▸ WHAT YOU WILL DO:
• a. List the date of every post on the blog page.
• b. Proceed with the blog page by extending its post about being taken into foster care beyond its final sentence.

▸ QUOTED PASSAGE:
========================================
Saturday, July 3, 2010

Zagg Shield packaging EPIC FAIL

So my got a package today. It came in a tube...
That was packed with airbags...
And into a giant box.
All I want to know is this.
Was all that really nessesary for a screen protector?

Friday, July 2, 2010

The most entertaining take-apart video ever.

While surfing You Tube for neat DIY iPad videos, I came across this awesome iPad take-apart video. The entire thing is filmed in stop motion complete with sound effects. Worth a watch even if you never plan to take apart your iPad...

Thursday, July 1, 2010

How God mode helped me cope with loss.

or

How Hell soothed my soul.


I was a scrawny eleven year old when the police showed up at my little dusty Macon home to take me, literally kicking and screaming, into foster care.  My mother had been arrested for DUI about a week before and my younger siblings were already in foster care at the time.  I was staying with some friends of my stepfather in the house my mother was renting before she was arrested.  The reason I was not with my stepfather was because he was also on the run from the law.  He “accidentally” burned down his girlfriend’s house while house-sitting for her.  He dropped me off with some friends claiming that it would only be for a day.  After a week passed, his friends ran out of patience and called the department of family and children services (DFCS).  This began a very frightening series of events.


    You see my mother suffered from drug abuse and alcoholism for at least my whole life and I imagine most of hers.  Because of her problems with various substances I was often left in charge and looked after my sister and brother.  Eventually my responsibilities would mushroom to the point that I was basically the adult of the house, taking care of groceries, bills, etc.  In my eleven year old mind I took care of things and most things were generally under my control.  Looking back on it it seems a little sad, but back then I was happy to control everything I could about my life.  I had no say in my mother’s substance abuse issues or taste in men.  So as a defense mechanism, I would control everything else in my life to substitute.  There was no hope to be had from waiting on my parents to fulfill their responsibilities and adults were generally not to be trusted.  If I wanted things to be good for me I had to exercise my will upon it.  You can imagine my terror at the idea of a bunch of adults who I don’t even know taking the reigns of my life away from me.
========================================
Dataset entries
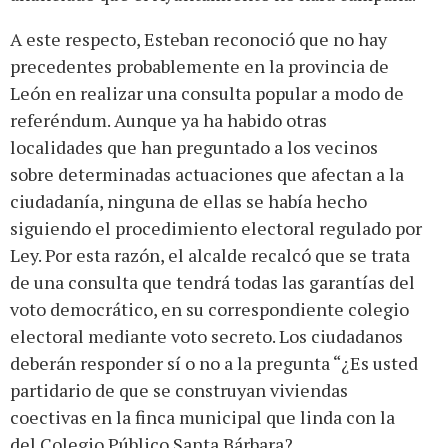
A este respecto, Esteban reconoció que no hay
precedentes probablemente en la provincia de
León en realizar una consulta popular a modo de
referéndum. Aunque ya ha habido otras
localidades que han preguntado a los vecinos
sobre determinadas actuaciones que afectan a la
ciudadanía, ninguna de ellas se había hecho
siguiendo el procedimiento electoral regulado por
Ley. Por esta razón, el alcalde recalcó que se trata
de una consulta que tendrá todas las garantías del
voto democrático, en su correspondiente colegio
electoral mediante voto secreto. Los ciudadanos
deberán responder sí o no a la pregunta “¿Es usted
partidario de que se construyan viviendas
coectivas en la finca municipal que linda con la
del Colegio Público Santa Bárbara?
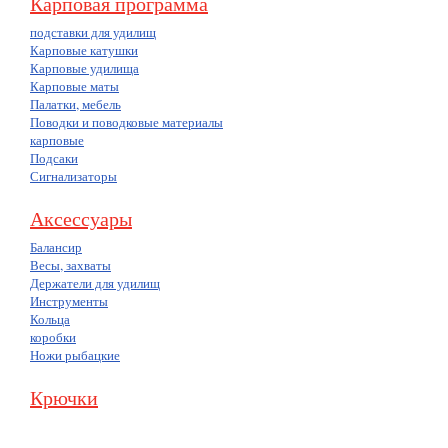
Карповая программа
подставки для удилищ
Карповые катушки
Карповые удилища
Карповые маты
Палатки, мебель
Поводки и поводковые материалы
карповые
Подсаки
Сигнализаторы
Аксессуары
Балансир
Весы, захваты
Держатели для удилищ
Инструменты
Кольца
коробки
Ножи рыбацкие
Крючки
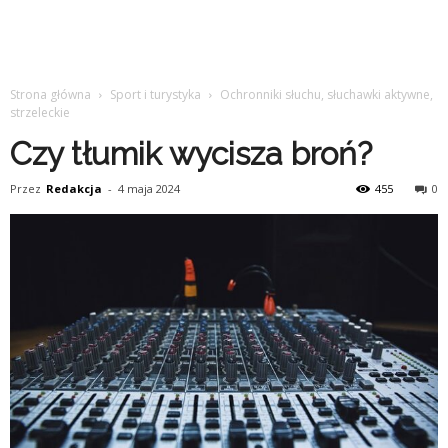
Strona główna
Sport i turystyka
Ochronniki słuchu, słuchawki aktywne,
strzeleckie
Czy tłumik wycisza broń?
Przez
Redakcja
-
4 maja 2024
455
0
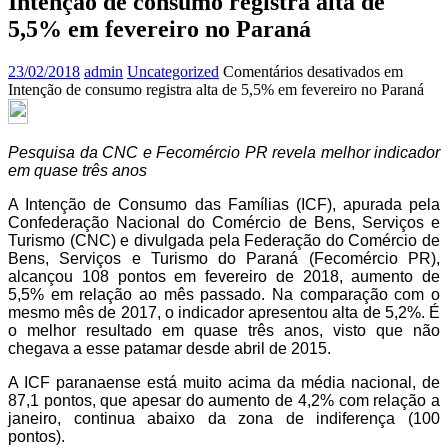
Intenção de consumo registra alta de
5,5% em fevereiro no Paraná
23/02/2018
admin
Uncategorized
Comentários desativados
em
Intenção de consumo registra alta de 5,5% em fevereiro no Paraná
Pesquisa da CNC e Fecomércio PR revela melhor indicador
em quase três anos
A Intenção de Consumo das Famílias (ICF), apurada pela
Confederação Nacional do Comércio de Bens, Serviços e
Turismo (CNC) e divulgada pela Federação do Comércio de
Bens, Serviços e Turismo do Paraná (Fecomércio PR),
alcançou 108 pontos em fevereiro de 2018, aumento de
5,5% em relação ao mês passado. Na comparação com o
mesmo mês de 2017, o indicador apresentou alta de 5,2%. É
o melhor resultado em quase três anos, visto que não
chegava a esse patamar desde abril de 2015.
A ICF paranaense está muito acima da média nacional, de
87,1 pontos, que apesar do aumento de 4,2% com relação a
janeiro, continua abaixo da zona de indiferença (100
pontos).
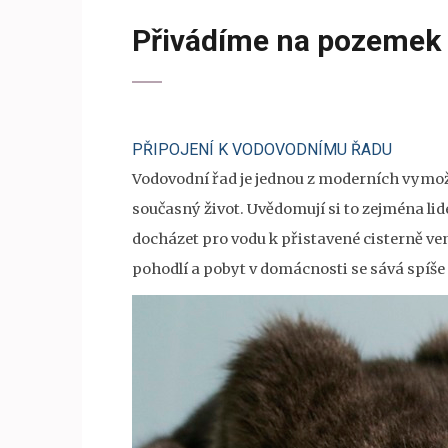
Přivádíme na pozemek 
PŘIPOJENÍ K VODOVODNÍMU ŘADU
Vodovodní řad je jednou z moderních vymože
současný život. Uvědomují si to zejména lidé
docházet pro vodu k přistavené cisterně ven
pohodlí a pobyt v domácnosti se sává spíše 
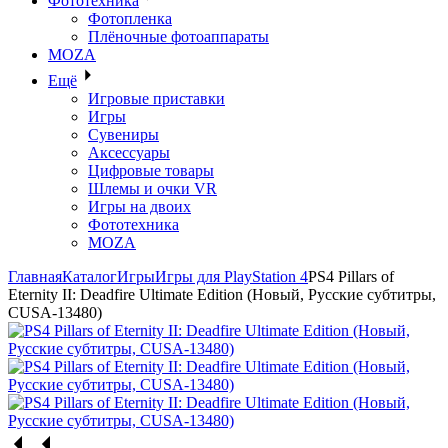
Фототехника
Фотопленка
Плёночные фотоаппараты
MOZA
Ещё
Игровые приставки
Игры
Сувениры
Аксессуары
Цифровые товары
Шлемы и очки VR
Игры на двоих
Фототехника
MOZA
Главная
Каталог
Игры
Игры для PlayStation 4
PS4 Pillars of
Eternity II: Deadfire Ultimate Edition (Новый, Русские субтитры,
CUSA-13480)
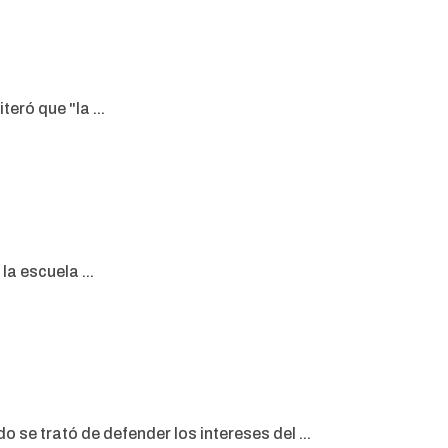
eró que "la ...
a escuela ...
e trató de defender los intereses del ...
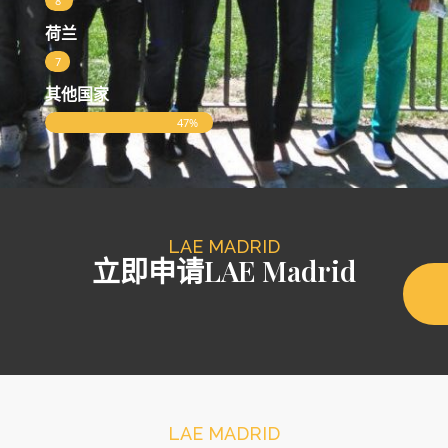
8
%
荷兰
7
%
其他国家
47%
LAE MADRID
立即申请LAE Madrid
LAE MADRID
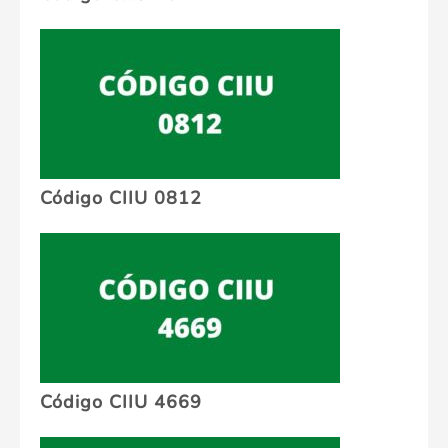
Código CIIU 0812
Código CIIU 4669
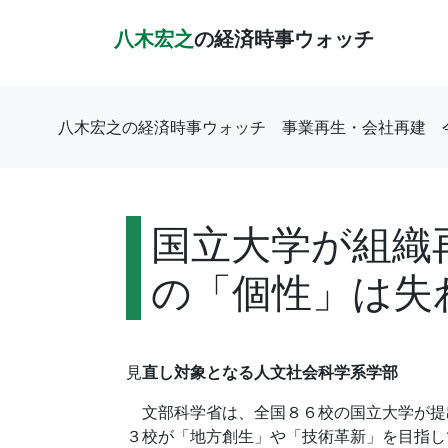
八木宏之
の経済時事ウォッチ
八木宏之の経済時事ウォッチ
事業再生・会社再建
国立大学が組織
の「個性」は失
見
直し対象となる人文社会科学系学部
文部科学省は、全国８６校の国立大学が提
３校が「地方創生」や「技術革新」を目指し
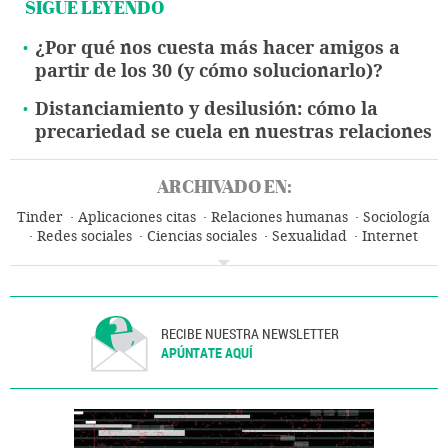
SIGUE LEYENDO
¿Por qué nos cuesta más hacer amigos a
partir de los 30 (y cómo solucionarlo)?
Distanciamiento y desilusión: cómo la
precariedad se cuela en nuestras relaciones
ARCHIVADO EN:
Tinder
Aplicaciones citas
Relaciones humanas
Sociología
Redes sociales
Ciencias sociales
Sexualidad
Internet
Sociedad
Ciencia
RECIBE NUESTRA NEWSLETTER
APÚNTATE AQUÍ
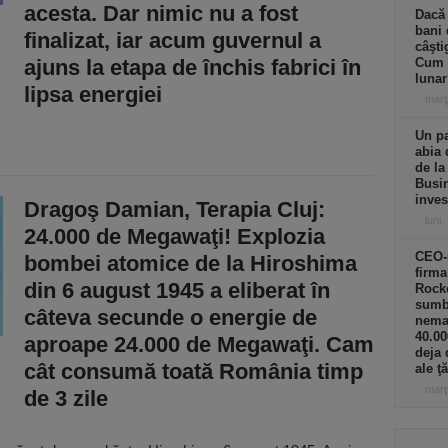
acesta. Dar nimic nu a fost
Dacă 
bani 
finalizat, iar acum guvernul a
câşti
ajuns la etapa de închis fabrici în
Cum f
luna
lipsa energiei
marţ
Un pa
abia 
de la
Busin
inves
Dragoş Damian, Terapia Cluj:
luni,
24.000 de Megawaţi! Explozia
CEO-
bombei atomice de la Hiroshima
firma
din 6 august 1945 a eliberat în
Rocke
sumb
câteva secunde o energie de
nemai
40.00
aproape 24.000 de Megawaţi. Cam
deja 
cât consumă toată România timp
ale ţă
marţ
de 3 zile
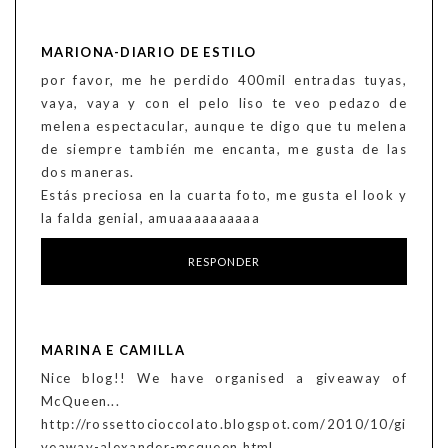
MARIONA-DIARIO DE ESTILO
por favor, me he perdido 400mil entradas tuyas,
vaya, vaya y con el pelo liso te veo pedazo de
melena espectacular, aunque te digo que tu melena
de siempre también me encanta, me gusta de las
dos maneras.
Estás preciosa en la cuarta foto, me gusta el look y
la falda genial, amuaaaaaaaaaa
RESPONDER
MARINA E CAMILLA
Nice blog!! We have organised a giveaway of
McQueen...
http://rossettocioccolato.blogspot.com/2010/10/gi
veaway-alexander-mcqueen.html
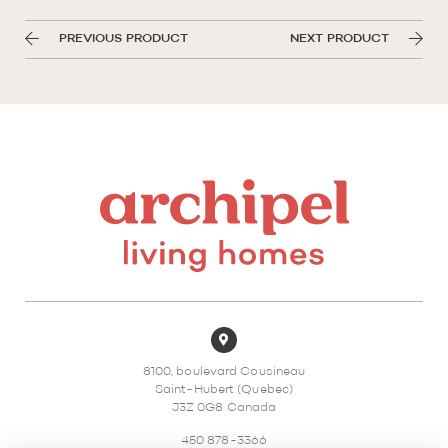
PREVIOUS PRODUCT
NEXT PRODUCT
8100, boulevard Cousineau
Saint-Hubert (Quebec)
J3Z 0G8 Canada
450 878-3366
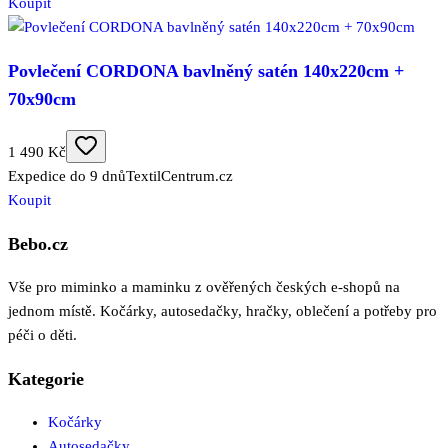
Koupit
Povlečení CORDONA bavlněný satén 140x220cm +
70x90cm
1 490 Kč
Expedice do 9 dnů
TextilCentrum.cz
Koupit
Bebo.cz
Vše pro miminko a maminku z ověřených českých e-shopů na
jednom místě. Kočárky, autosedačky, hračky, oblečení a potřeby pro
péči o děti.
Kategorie
Kočárky
Autosedačky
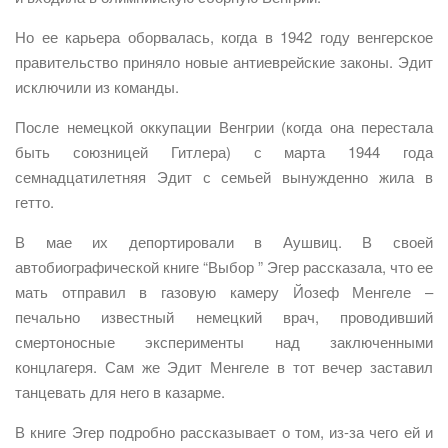
Но ее карьера оборвалась, когда в 1942 году венгерское
правительство приняло новые антиеврейские законы. Эдит
исключили из команды.
После немецкой оккупации Венгрии (когда она перестала
быть союзницей Гитлера) с марта 1944 года
семнадцатилетняя Эдит с семьей вынужденно жила в
гетто.
В мае их депортировали в Аушвиц. В своей
автобиографической книге “Выбор ” Эгер рассказала, что ее
мать отправил в газовую камеру Йозеф Менгеле –
печально известный немецкий врач, проводивший
смертоносные эксперименты над заключенными
концлагеря. Сам же Эдит Менгеле в тот вечер заставил
танцевать для него в казарме.
В книге Эгер подробно рассказывает о том, из-за чего ей и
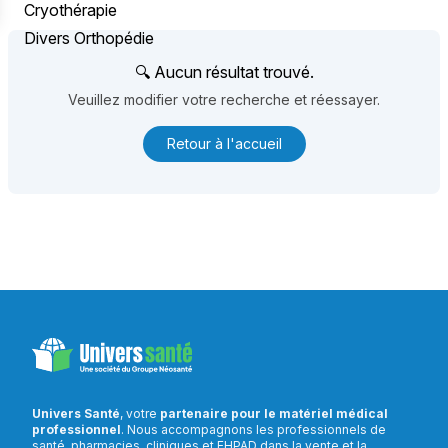
Cryothérapie
Divers Orthopédie
🔍 Aucun résultat trouvé.
Veuillez modifier votre recherche et réessayer.
Retour à l'accueil
Univers Santé
, votre
partenaire pour le matériel médical
professionnel
. Nous accompagnons les professionnels de
santé, pharmacies, cliniques et EHPAD dans la vente et la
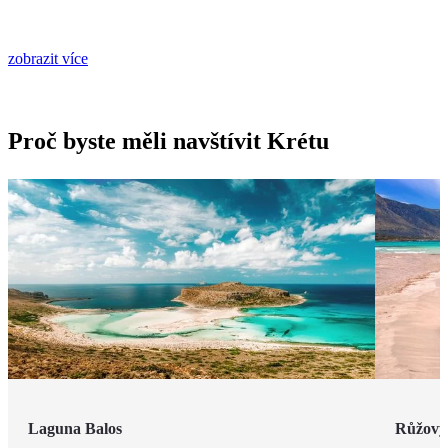
zobrazit více
Proč byste měli navštívit Krétu
Laguna Balos
Růžový 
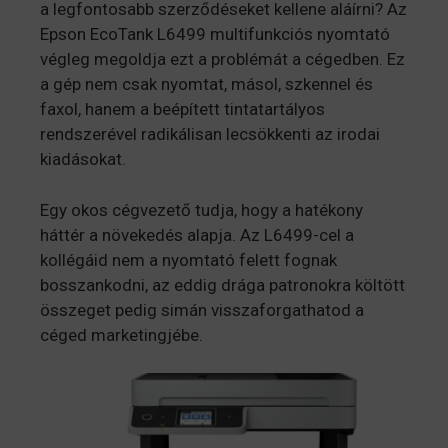
a legfontosabb szerződéseket kellene aláírni? Az
Epson EcoTank L6499 multifunkciós nyomtató
végleg megoldja ezt a problémát a cégedben. Ez
a gép nem csak nyomtat, másol, szkennel és
faxol, hanem a beépített tintatartályos
rendszerével radikálisan lecsökkenti az irodai
kiadásokat.
Egy okos cégvezető tudja, hogy a hatékony
háttér a növekedés alapja. Az L6499-cel a
kollégáid nem a nyomtató felett fognak
bosszankodni, az eddig drága patronokra költött
összeget pedig simán visszaforgathatod a
céged marketingjébe.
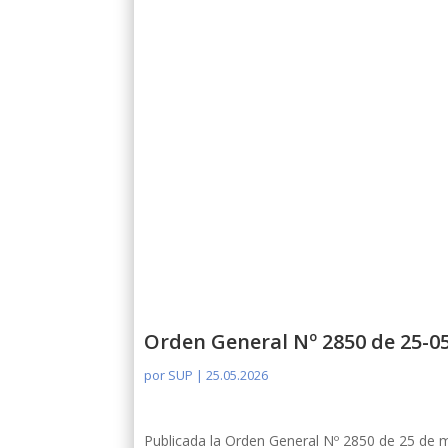
Orden General Nº 2850 de 25-0
por
SUP
|
25.05.2026
Publicada la Orden General Nº 2850 de 25 de 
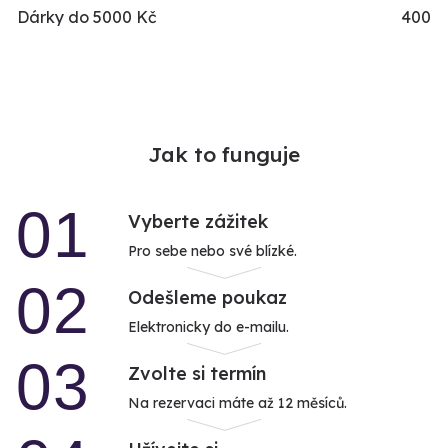
Dárky do 5000 Kč
400
Jak to funguje
01
Vyberte zážitek
Pro sebe nebo své blízké.
02
Odešleme poukaz
Elektronicky do e-mailu.
03
Zvolte si termín
Na rezervaci máte až 12 měsíců.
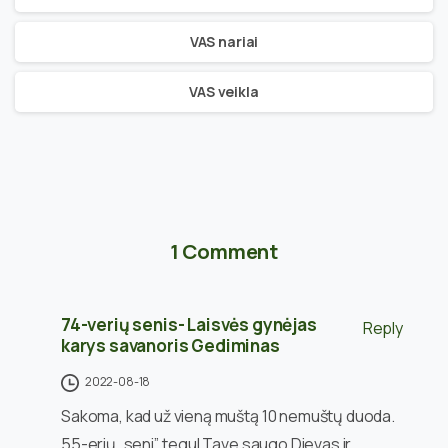
VAS nariai
VAS veikla
1 Comment
74-verių senis- Laisvės gynėjas
Reply
karys savanoris Gediminas
2022-08-18
Sakoma, kad už vieną muštą 10 nemuštų duoda.
55-erių „seni”, tegul Tave saugo Dievas ir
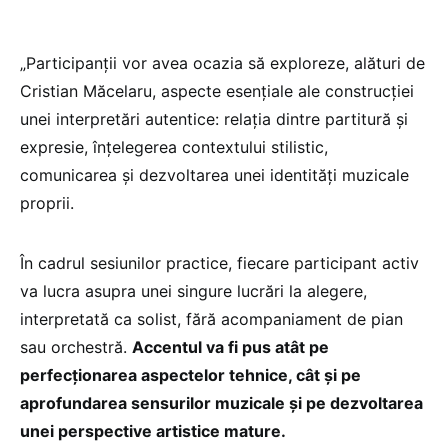
„Participanții vor avea ocazia să exploreze, alături de
Cristian Măcelaru, aspecte esențiale ale construcției
unei interpretări autentice: relația dintre partitură și
expresie, înțelegerea contextului stilistic,
comunicarea și dezvoltarea unei identități muzicale
proprii.
În cadrul sesiunilor practice, fiecare participant activ
va lucra asupra unei singure lucrări la alegere,
interpretată ca solist, fără acompaniament de pian
sau orchestră.
Accentul va fi pus atât pe
perfecționarea aspectelor tehnice, cât și pe
aprofundarea sensurilor muzicale și pe dezvoltarea
unei perspective artistice mature.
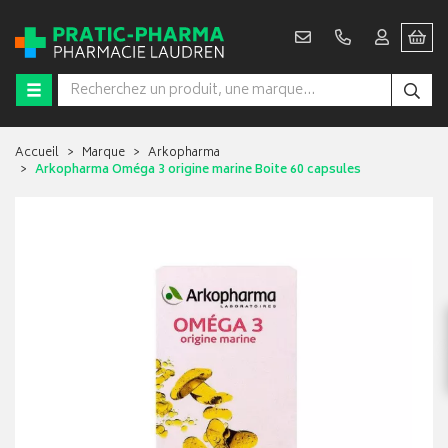
Accueil
Marque
Arkopharma
Arkopharma Oméga 3 origine marine Boite 60 capsules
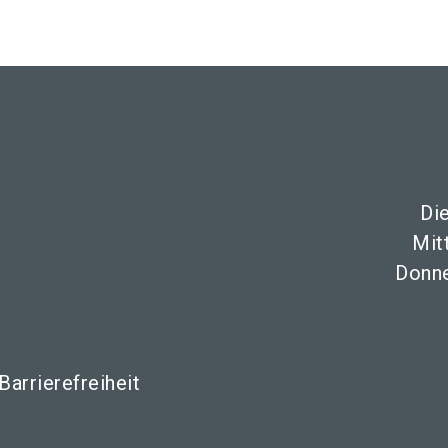
Di
Mit
Donne
Barrierefreiheit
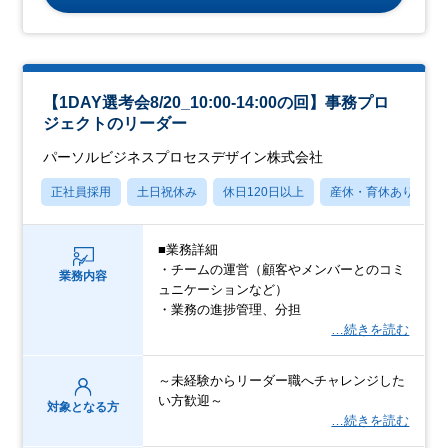
【1DAY選考会8/20_10:00-14:00の回】事務プロ
ジェクトのリーダー
パーソルビジネスプロセスデザイン株式会社
正社員採用
土日祝休み
休日120日以上
産休・育休あり
■業務詳細
・チームの運営（顧客やメンバーとのコミ
業務内容
ュニケーションなど）
・業務の進捗管理、分担
…続きを読む
～未経験からリーダー職へチャレンジした
い方歓迎～
対象となる方
…続きを読む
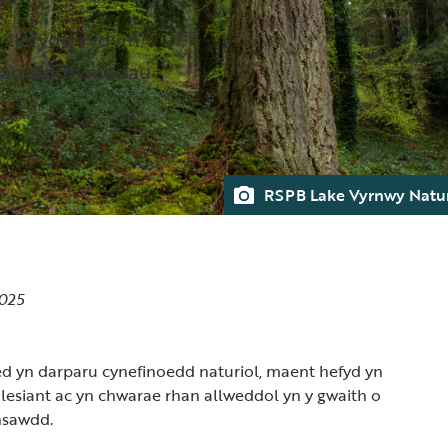
r llefydd rydym
hamddiffyniadau
RSPB Lake Vyrnwy Natur
2025
ed yn darparu cynefinoedd naturiol, maent hefyd yn
lesiant ac yn chwarae rhan allweddol yn y gwaith o
insawdd.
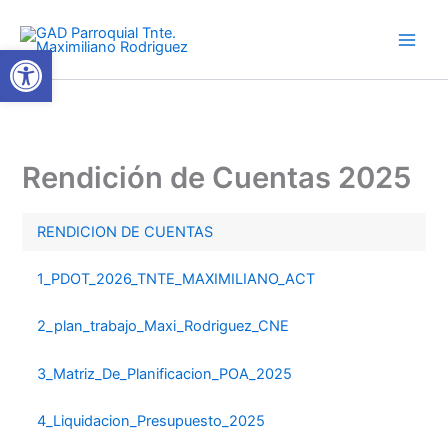
Ir
al
Abrir barra de herramientas
contenido
Rendición de Cuentas 2025
RENDICION DE CUENTAS
1_PDOT_2026_TNTE_MAXIMILIANO_ACT
2_plan_trabajo_Maxi_Rodriguez_CNE
3_Matriz_De_Planificacion_POA_2025
4_Liquidacion_Presupuesto_2025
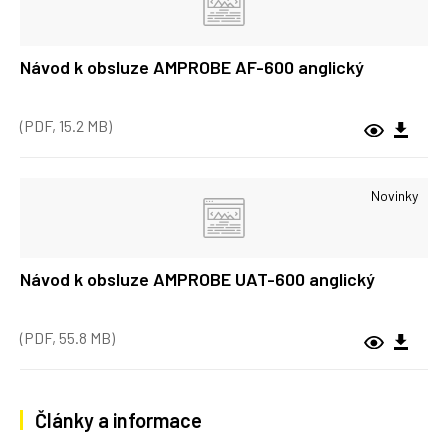
Návod k obsluze AMPROBE AF-600 anglický
(PDF, 15.2 MB)
Novinky
Návod k obsluze AMPROBE UAT-600 anglický
(PDF, 55.8 MB)
Články a informace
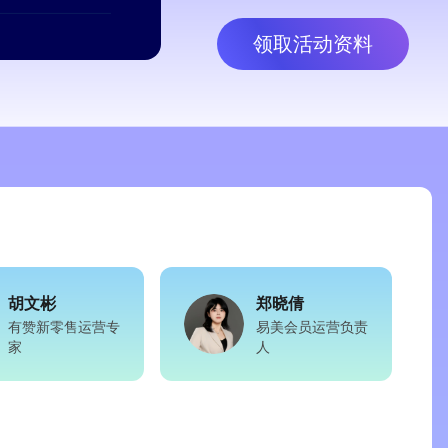
领取活动资料
胡文彬
郑晓倩
有赞新零售运营专
易美会员运营负责
家
人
========================================
▸ ANSWERS PROVIDED:
• a.
Saturday, July 3, 2010
Friday, July 2, 2010
Thursday, July 1, 2010

• b.
    It was my greatest fear, manifest.  So when the police showed up to take me to DFCS, I did what any young child does when confronted with their greatest fear, I ran.  I can still remember running through those woods uncaring of any personal harm the surrounding tree limbs and sticker bushes were inflicting on me.  They could offer me no greater pain than what I was running from.  I could see nothing other than the blur of green and brown as I sprinted through the woods with my eyes full of tears.  My hearing was gone, replaced with the rhythm of blood rushing through my body as every fiber of my being focused on one thought:  escape.  So I sprinted through the woods blind and deaf.  As quick as my eleven year old self may have been however, the officer was quicker and his long stride eventually overtook my young gait.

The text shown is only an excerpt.